By December of 1941, Soviet forces had acquired fresh troops, including several ski battalions. Armed with the new T-34 tank and Katyusha rocket launchers, they launched an attack that drove the Germans back over 150 miles.

In the summer 1942, a new plan to ransack the Soviets’ natural resources was taking shape. This time, Hitler targeted the Don River and the Volga River, and the oilfields in the Caucasus that lay beyond them.

Instead of a single unified attack, however, Hitler ordered the taking of multiple objectives simultaneously. As a result of this order, Germany’s troops advanced without the necessary support, even as Soviet defenses were being bolstered.

Meanwhile, the Soviets launched two offensives, one to the city of Kalach and one to Smolensk.
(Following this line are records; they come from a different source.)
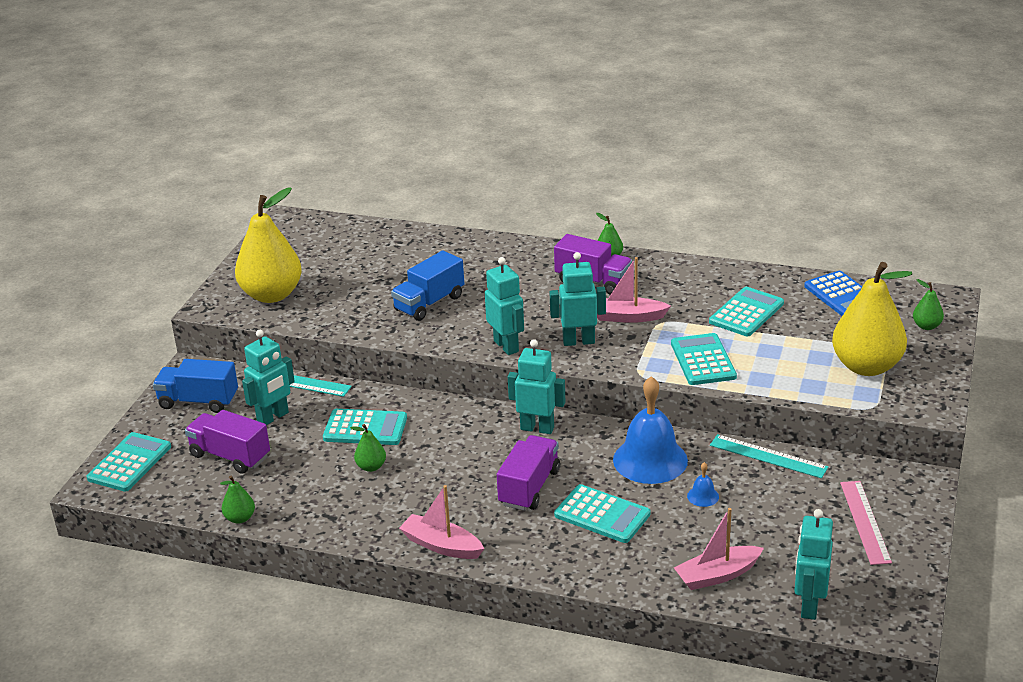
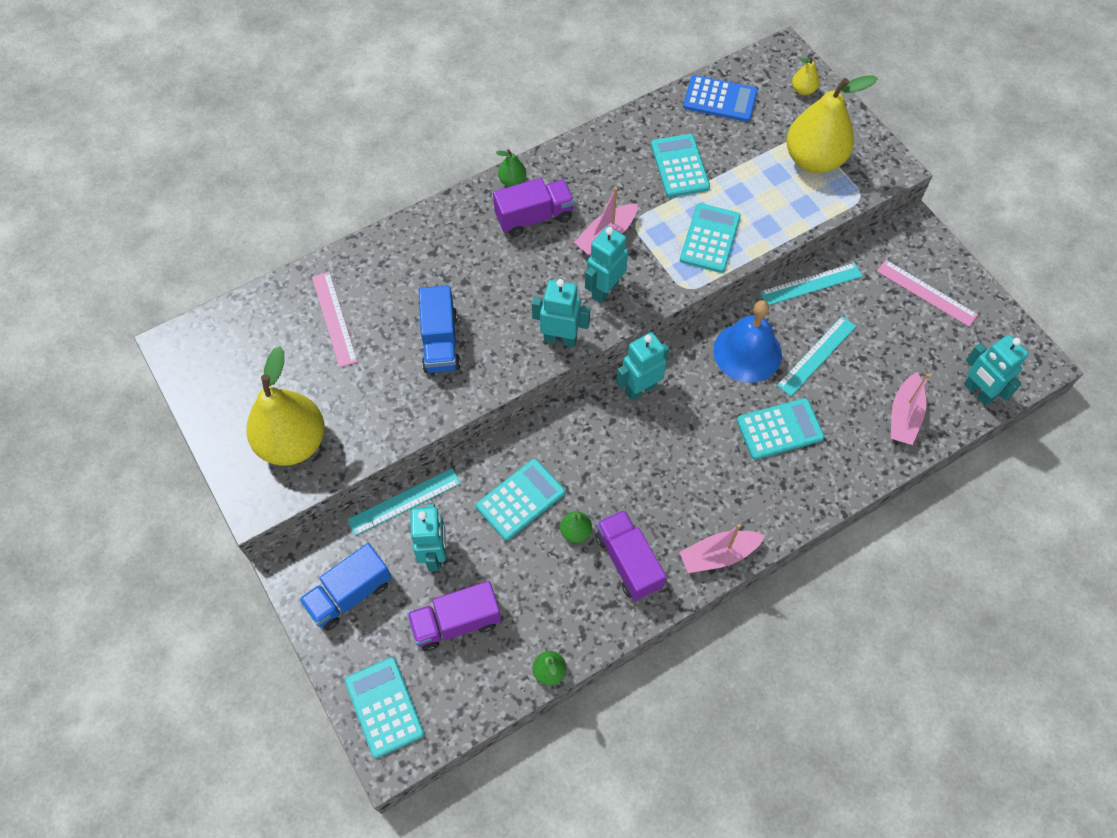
camera: 50 degrees left, 30 degrees up
(387, 257) = (334, 318): none -> pink ruler
(529, 487) = (705, 448): purple truck -> purple truck (628, 561)
(703, 360) = (710, 238): turquoise calculator -> turquoise calculator turned 75 degrees clockwise
(703, 496) = (816, 355): blue bell -> turquoise ruler
(926, 326) = (803, 90): green pear -> yellow pear

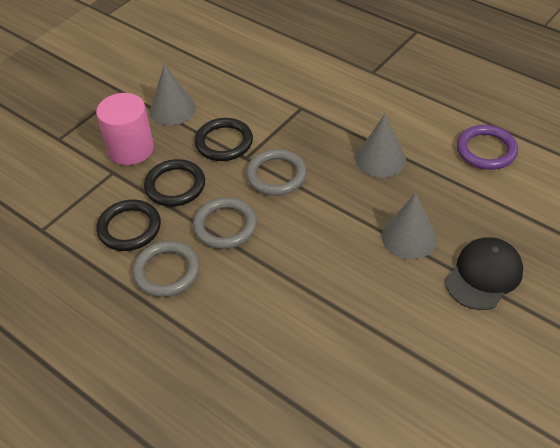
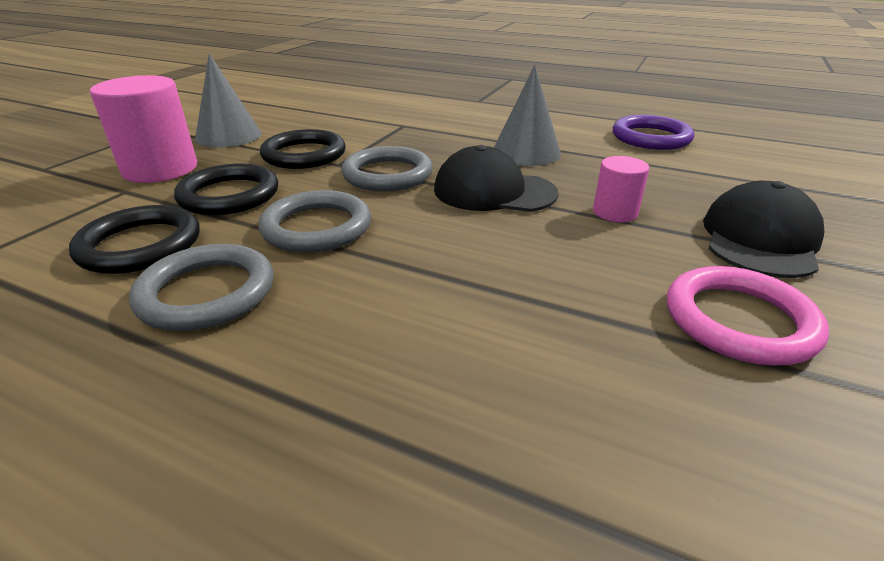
camera: 15 degrees left, 15 degrees down
(341, 204) = (494, 191): none -> black cap
(409, 237) = (615, 212): grey cone -> pink cylinder
(426, 333) = (739, 321): none -> pink ring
The Kalach offensive successfully trapped 300,000 Axis troops behind the Soviets. And in Smolensk, the Soviet army was successful in preventing the arrival of fresh troops and supplies to relieve the exhausted German armies in Stalingrad, which had been surrounded by German forces in September of 1941 in one of the longest and bloodiest sieges in history.

Finally, in January of 1943, the German armies in Stalingrad surrendered, and the door westward opened for the Soviets as they pushed to take back Kursk and Kharkov.
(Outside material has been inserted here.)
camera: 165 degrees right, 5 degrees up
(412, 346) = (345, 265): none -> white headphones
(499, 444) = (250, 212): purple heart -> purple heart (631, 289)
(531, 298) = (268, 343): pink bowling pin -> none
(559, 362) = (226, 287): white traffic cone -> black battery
Germany, now on the defensive, executed a counteroffensive helmed by renowned strategist Erich von Manstein. With the support of a specially trained SS Panzer Corps equipped with Tiger tanks, his troops fought their way back into Kharkov. Germany now concluded that a decisive victory at Kursk would keep the Soviet armies at bay while they tended to matters on the Western Front.

However, the Soviets were regularly building up defensive measures. In the face of depleted troop counts, the Soviets drafted soldiers from territory liberated from Nazi control.
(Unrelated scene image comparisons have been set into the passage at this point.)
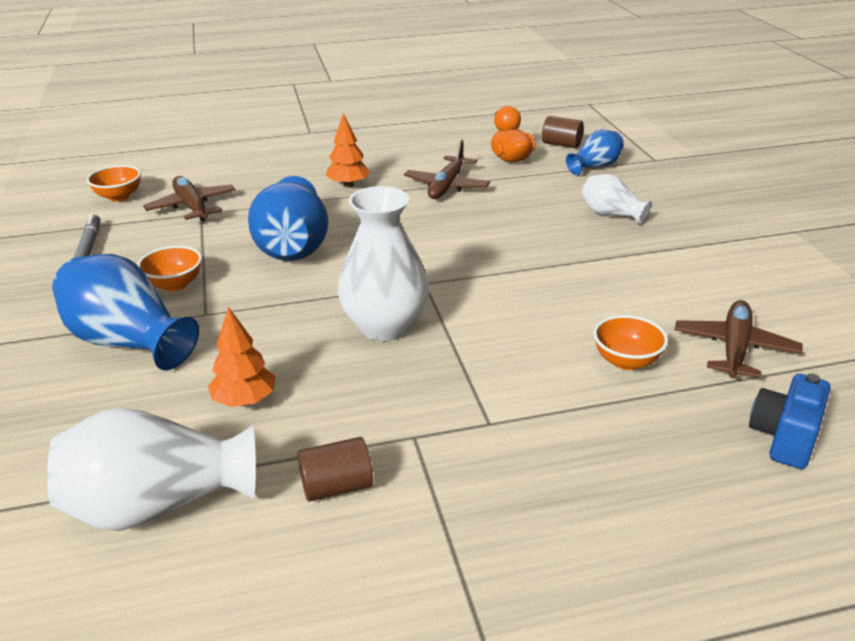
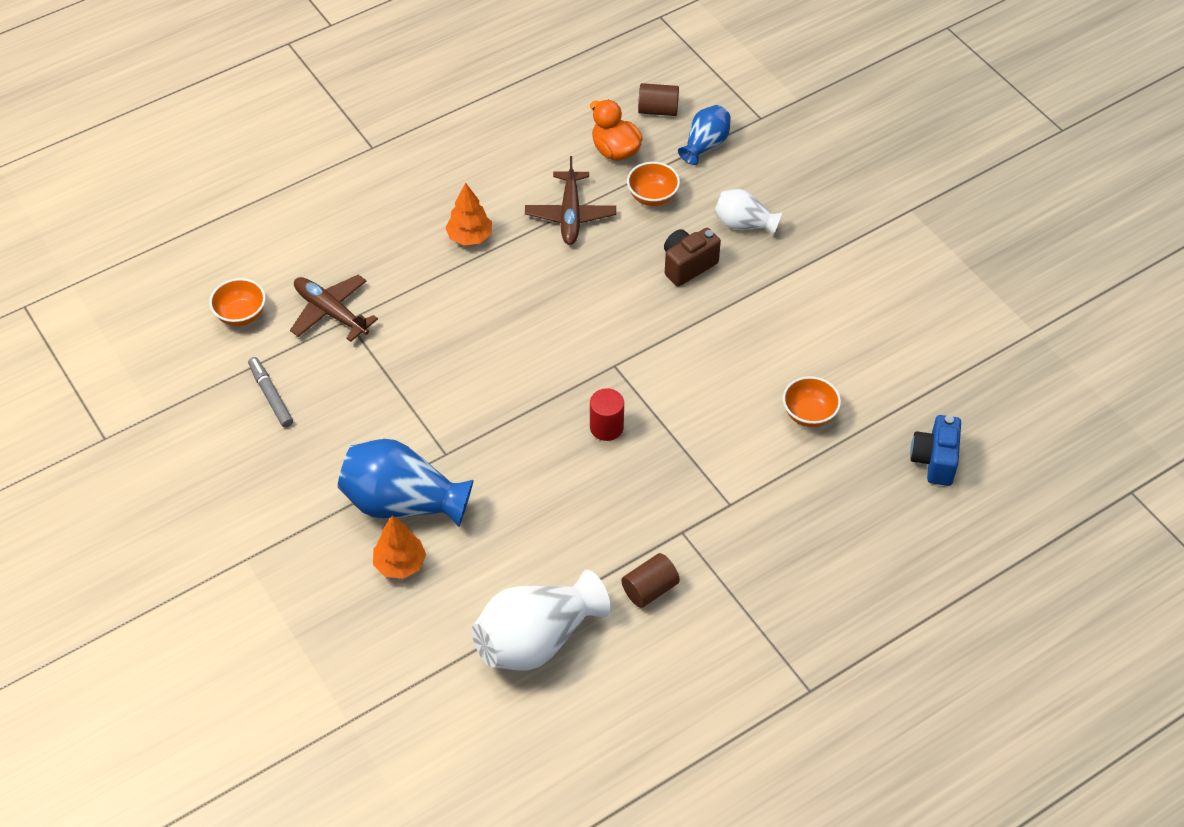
camera: 20 degrees left, 20 degrees up
(175, 284) = (393, 426): orange bowl -> orange bowl (652, 197)
(245, 401) = (539, 535): orange tree -> orange tree (400, 564)
(293, 247) = (470, 347): blue vase -> none
(385, 326) = (606, 427): white vase -> red cylinder
(540, 231) = (687, 265): none -> brown camera
(734, 348) = (886, 378): brown plane -> none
Not only did the Germans have to wait months for new equipment and troops, the Germans’ intelligence regarding the defenses at Kursk was poisoned by a misinformation campaign. When their offense was finally mounted, they found the Soviets had reinforced the city with the largest amount of anti-tank firepower ever assembled. The Germans launched attacks from multiple sides, but the Soviet defenses held. At Prokhorovka, almost 1,000 tanks clashed until the Soviets, despite heavy losses, fought the Germans to a standstill.

In retaliation, the Soviet army mounted a large offensive in the north and broke through on the flank of the German 9th army. Kursk cost Hitler 500,000 men and 1,000 tanks – a crippling loss for Germany’s military operations on the Eastern Front.

This attack on Germany’s 9th army ignited the Soviet juggernaut. The Germans were forced to make a tactical retreat to the Dnieper line, giving up the industrial resources and half of the farmland that had made the region such an appealing target. The Germans had hoped to build a defensive wall at the Dnieper, but there was no time. By the time they evacuated eastern Ukraine, Stalin’s forces were right behind them.

Once the Soviets crossed the Dnieper line, they dug in. Constant fortification of the bridgeheads made retaking the line an impossibility for the Germans. And one by one, the towns near the line started to fall to the Soviets.

The following summer, Hitler moved troops from the center of the Eastern Front to defend a strategic point to the south, the most direct route to Berlin. However, in an operation codenamed Bagration, the Soviets struck the now depleted center of the front in Belorussia instead of marching straight to Germany’s capital city. The Soviet army outnumbered the German troops almost three to one and attacked with seven times the aircraft of the Germans and ten times as many tanks. Hitler’s forces would never recover from this devastating blow.

Afterwards, the Soviet army pressed forward, capturing eastern Germany and finally turning their attention to Berlin. Using a broad front, the Soviets punched holes in the German defenses and surrounded the city. The Soviets had come to deliver a fierce retribution for the attack on their nation, and in the face of Berlin’s impending capture, Hitler committed suicide.